In lieu of an abstract, here is a brief excerpt of the content:

Reviewed by:
  • Esclaves et maîtres. Les mamelouks des beys de Tunis du XVIIe siècle aux années 1880 by M’hamed Oualdi
  • Thomas Glesener
M’hamed Oualdi
Esclaves et maîtres. Les mamelouks des beys de Tunis du XVIIe siècle aux années 1880
Paris, Publications de la Sorbonne, 2011, 499 p.

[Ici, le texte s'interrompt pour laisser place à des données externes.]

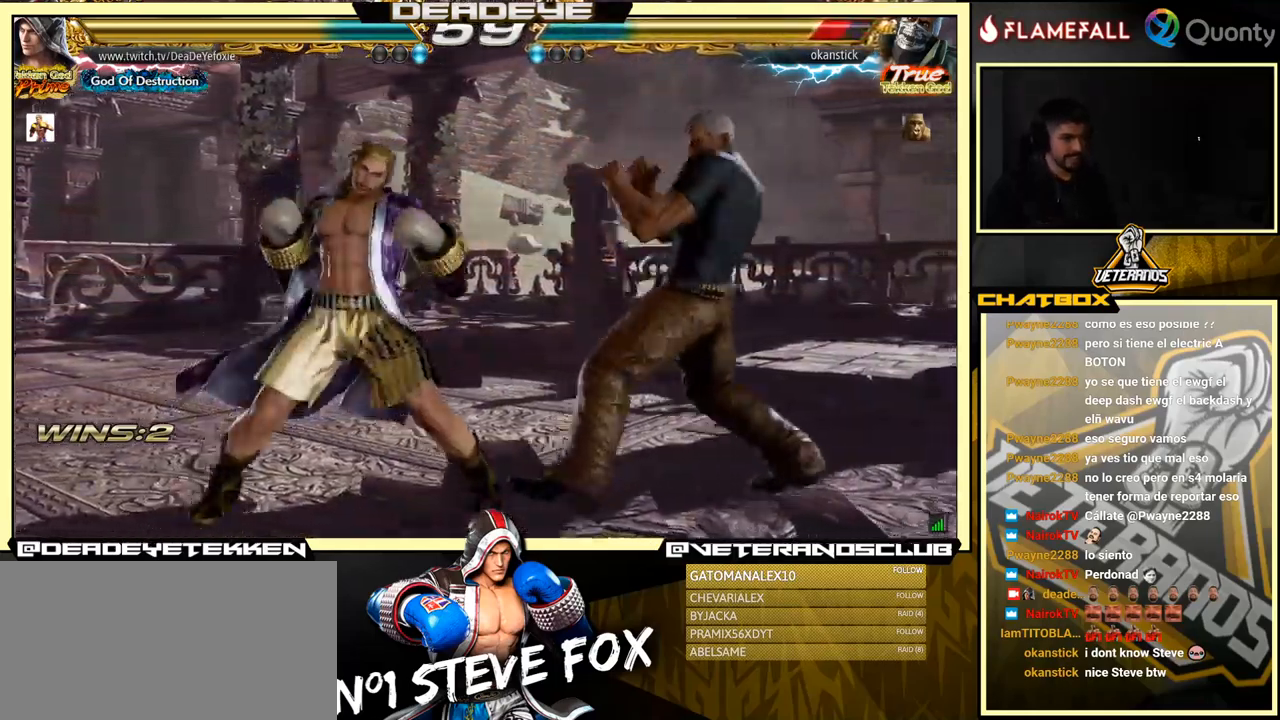
{"buttons": [], "left_stick": "center", "events": []}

L’histoire des captifs chrétiens en terre d’Islam a souvent servi à entretenir l’idée d’un affrontement permanent entre les deux rives de la Méditerranée. En effet, ces hommes et ces femmes, capturés par les corsaires maghrébins du XVIe au XIXe siècle, ont fait la délectation des partisans du choc des civilisations, tant d’hier que d’aujourd’hui. L’accent mis sur la « traite des Blancs », selon l’expression mise au goût du jour par l’islamophobie savante, a occulté bien des aspects de ce phénomène, en particulier le caractère réciproque des captures et du commerce des captifs, ainsi que les processus d’intégration de ces prisonniers dans les sociétés locales, en Islam comme en Chrétienté.

À la lumière de l’histoire des mamelouks des beys de Tunis, c’est de l’intégration sociale et politique des captifs que traite l’ouvrage de M’hamed Oualdi. À la différence d’une longue tradition historiographique qui privilégie l’espace méditerranéen et les sources consulaires européennes, ce livre étudie les serviteurs du bey in situ, grâce aux archives tunisiennes, en les inscrivant dans la dynamique complexe des relations politiques à l’intérieur et à l’extérieur du sérail. Il démontre ainsi, contre les idées reçues, que l’histoire des sociétés maghrébines peut être écrite à partir des sources locales, que celles-ci sont abondantes et d’une grande richesse pour qui sait les lire et les interroger.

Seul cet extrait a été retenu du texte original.